— Problem to work on —
Please rewrite the lines of all the items below as one numbered list, leaving out any blank lines.

--------------------------------

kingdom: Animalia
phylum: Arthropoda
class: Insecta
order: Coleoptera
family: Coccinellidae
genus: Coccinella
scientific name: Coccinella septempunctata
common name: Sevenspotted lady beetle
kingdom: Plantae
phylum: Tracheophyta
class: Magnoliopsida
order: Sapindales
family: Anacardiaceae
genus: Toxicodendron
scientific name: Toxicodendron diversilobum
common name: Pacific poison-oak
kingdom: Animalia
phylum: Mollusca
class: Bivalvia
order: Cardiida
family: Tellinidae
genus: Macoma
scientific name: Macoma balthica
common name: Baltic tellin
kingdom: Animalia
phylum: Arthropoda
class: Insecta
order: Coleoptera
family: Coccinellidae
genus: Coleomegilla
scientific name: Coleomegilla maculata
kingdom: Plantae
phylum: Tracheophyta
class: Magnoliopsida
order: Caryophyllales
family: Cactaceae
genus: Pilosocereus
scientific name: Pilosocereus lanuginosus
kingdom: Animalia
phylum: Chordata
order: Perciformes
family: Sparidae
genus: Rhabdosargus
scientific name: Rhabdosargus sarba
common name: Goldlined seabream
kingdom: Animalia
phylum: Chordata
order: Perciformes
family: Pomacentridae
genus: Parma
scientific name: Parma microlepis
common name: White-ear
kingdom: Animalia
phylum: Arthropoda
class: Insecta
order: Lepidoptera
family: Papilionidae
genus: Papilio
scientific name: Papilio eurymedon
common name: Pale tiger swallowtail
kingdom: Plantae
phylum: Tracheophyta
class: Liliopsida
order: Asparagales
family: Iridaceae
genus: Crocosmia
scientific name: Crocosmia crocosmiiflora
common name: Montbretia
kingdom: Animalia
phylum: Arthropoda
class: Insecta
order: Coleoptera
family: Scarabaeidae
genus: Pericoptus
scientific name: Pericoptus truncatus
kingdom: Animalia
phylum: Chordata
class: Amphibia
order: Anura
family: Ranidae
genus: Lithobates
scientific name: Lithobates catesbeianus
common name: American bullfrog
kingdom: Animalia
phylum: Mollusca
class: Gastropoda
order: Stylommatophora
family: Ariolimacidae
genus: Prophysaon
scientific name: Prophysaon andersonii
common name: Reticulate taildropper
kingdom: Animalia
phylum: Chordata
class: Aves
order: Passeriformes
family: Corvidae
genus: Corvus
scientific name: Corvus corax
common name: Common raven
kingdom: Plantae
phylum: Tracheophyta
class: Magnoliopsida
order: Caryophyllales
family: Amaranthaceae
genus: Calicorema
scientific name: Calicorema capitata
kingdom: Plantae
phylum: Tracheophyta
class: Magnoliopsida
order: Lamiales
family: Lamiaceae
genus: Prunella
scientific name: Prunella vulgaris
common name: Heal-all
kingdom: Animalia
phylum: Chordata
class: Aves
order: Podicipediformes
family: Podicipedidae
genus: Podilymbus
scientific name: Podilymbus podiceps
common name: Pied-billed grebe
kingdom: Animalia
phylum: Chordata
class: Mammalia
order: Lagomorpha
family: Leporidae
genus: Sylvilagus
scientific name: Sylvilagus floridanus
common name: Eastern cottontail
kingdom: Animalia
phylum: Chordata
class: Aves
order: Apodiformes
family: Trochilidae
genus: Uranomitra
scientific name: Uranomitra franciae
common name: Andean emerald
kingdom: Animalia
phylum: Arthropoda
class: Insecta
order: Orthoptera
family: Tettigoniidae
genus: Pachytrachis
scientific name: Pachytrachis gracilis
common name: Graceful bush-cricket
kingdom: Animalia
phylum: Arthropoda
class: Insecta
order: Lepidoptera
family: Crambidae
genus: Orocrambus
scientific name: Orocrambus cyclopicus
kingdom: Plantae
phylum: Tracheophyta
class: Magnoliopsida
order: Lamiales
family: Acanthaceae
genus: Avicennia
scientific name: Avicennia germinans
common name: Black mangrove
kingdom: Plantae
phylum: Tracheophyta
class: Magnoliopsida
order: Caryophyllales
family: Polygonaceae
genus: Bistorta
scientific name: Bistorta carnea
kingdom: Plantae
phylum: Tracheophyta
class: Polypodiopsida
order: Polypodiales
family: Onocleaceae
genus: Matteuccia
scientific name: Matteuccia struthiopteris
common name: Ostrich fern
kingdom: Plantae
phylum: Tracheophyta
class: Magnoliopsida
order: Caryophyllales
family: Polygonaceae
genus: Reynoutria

--------------------------------

— The reply —
1. kingdom: Animalia
2. phylum: Arthropoda
3. class: Insecta
4. order: Coleoptera
5. family: Coccinellidae
6. genus: Coccinella
7. scientific name: Coccinella septempunctata
8. common name: Sevenspotted lady beetle
9. kingdom: Plantae
10. phylum: Tracheophyta
11. class: Magnoliopsida
12. order: Sapindales
13. family: Anacardiaceae
14. genus: Toxicodendron
15. scientific name: Toxicodendron diversilobum
16. common name: Pacific poison-oak
17. kingdom: Animalia
18. phylum: Mollusca
19. class: Bivalvia
20. order: Cardiida
21. family: Tellinidae
22. genus: Macoma
23. scientific name: Macoma balthica
24. common name: Baltic tellin
25. kingdom: Animalia
26. phylum: Arthropoda
27. class: Insecta
28. order: Coleoptera
29. family: Coccinellidae
30. genus: Coleomegilla
31. scientific name: Coleomegilla maculata
32. kingdom: Plantae
33. phylum: Tracheophyta
34. class: Magnoliopsida
35. order: Caryophyllales
36. family: Cactaceae
37. genus: Pilosocereus
38. scientific name: Pilosocereus lanuginosus
39. kingdom: Animalia
40. phylum: Chordata
41. order: Perciformes
42. family: Sparidae
43. genus: Rhabdosargus
44. scientific name: Rhabdosargus sarba
45. common name: Goldlined seabream
46. kingdom: Animalia
47. phylum: Chordata
48. order: Perciformes
49. family: Pomacentridae
50. genus: Parma
51. scientific name: Parma microlepis
52. common name: White-ear
53. kingdom: Animalia
54. phylum: Arthropoda
55. class: Insecta
56. order: Lepidoptera
57. family: Papilionidae
58. genus: Papilio
59. scientific name: Papilio eurymedon
60. common name: Pale tiger swallowtail
61. kingdom: Plantae
62. phylum: Tracheophyta
63. class: Liliopsida
64. order: Asparagales
65. family: Iridaceae
66. genus: Crocosmia
67. scientific name: Crocosmia crocosmiiflora
68. common name: Montbretia
69. kingdom: Animalia
70. phylum: Arthropoda
71. class: Insecta
72. order: Coleoptera
73. family: Scarabaeidae
74. genus: Pericoptus
75. scientific name: Pericoptus truncatus
76. kingdom: Animalia
77. phylum: Chordata
78. class: Amphibia
79. order: Anura
80. family: Ranidae
81. genus: Lithobates
82. scientific name: Lithobates catesbeianus
83. common name: American bullfrog
84. kingdom: Animalia
85. phylum: Mollusca
86. class: Gastropoda
87. order: Stylommatophora
88. family: Ariolimacidae
89. genus: Prophysaon
90. scientific name: Prophysaon andersonii
91. common name: Reticulate taildropper
92. kingdom: Animalia
93. phylum: Chordata
94. class: Aves
95. order: Passeriformes
96. family: Corvidae
97. genus: Corvus
98. scientific name: Corvus corax
99. common name: Common raven
100. kingdom: Plantae
101. phylum: Tracheophyta
102. class: Magnoliopsida
103. order: Caryophyllales
104. family: Amaranthaceae
105. genus: Calicorema
106. scientific name: Calicorema capitata
107. kingdom: Plantae
108. phylum: Tracheophyta
109. class: Magnoliopsida
110. order: Lamiales
111. family: Lamiaceae
112. genus: Prunella
113. scientific name: Prunella vulgaris
114. common name: Heal-all
115. kingdom: Animalia
116. phylum: Chordata
117. class: Aves
118. order: Podicipediformes
119. family: Podicipedidae
120. genus: Podilymbus
121. scientific name: Podilymbus podiceps
122. common name: Pied-billed grebe
123. kingdom: Animalia
124. phylum: Chordata
125. class: Mammalia
126. order: Lagomorpha
127. family: Leporidae
128. genus: Sylvilagus
129. scientific name: Sylvilagus floridanus
130. common name: Eastern cottontail
131. kingdom: Animalia
132. phylum: Chordata
133. class: Aves
134. order: Apodiformes
135. family: Trochilidae
136. genus: Uranomitra
137. scientific name: Uranomitra franciae
138. common name: Andean emerald
139. kingdom: Animalia
140. phylum: Arthropoda
141. class: Insecta
142. order: Orthoptera
143. family: Tettigoniidae
144. genus: Pachytrachis
145. scientific name: Pachytrachis gracilis
146. common name: Graceful bush-cricket
147. kingdom: Animalia
148. phylum: Arthropoda
149. class: Insecta
150. order: Lepidoptera
151. family: Crambidae
152. genus: Orocrambus
153. scientific name: Orocrambus cyclopicus
154. kingdom: Plantae
155. phylum: Tracheophyta
156. class: Magnoliopsida
157. order: Lamiales
158. family: Acanthaceae
159. genus: Avicennia
160. scientific name: Avicennia germinans
161. common name: Black mangrove
162. kingdom: Plantae
163. phylum: Tracheophyta
164. class: Magnoliopsida
165. order: Caryophyllales
166. family: Polygonaceae
167. genus: Bistorta
168. scientific name: Bistorta carnea
169. kingdom: Plantae
170. phylum: Tracheophyta
171. class: Polypodiopsida
172. order: Polypodiales
173. family: Onocleaceae
174. genus: Matteuccia
175. scientific name: Matteuccia struthiopteris
176. common name: Ostrich fern
177. kingdom: Plantae
178. phylum: Tracheophyta
179. class: Magnoliopsida
180. order: Caryophyllales
181. family: Polygonaceae
182. genus: Reynoutria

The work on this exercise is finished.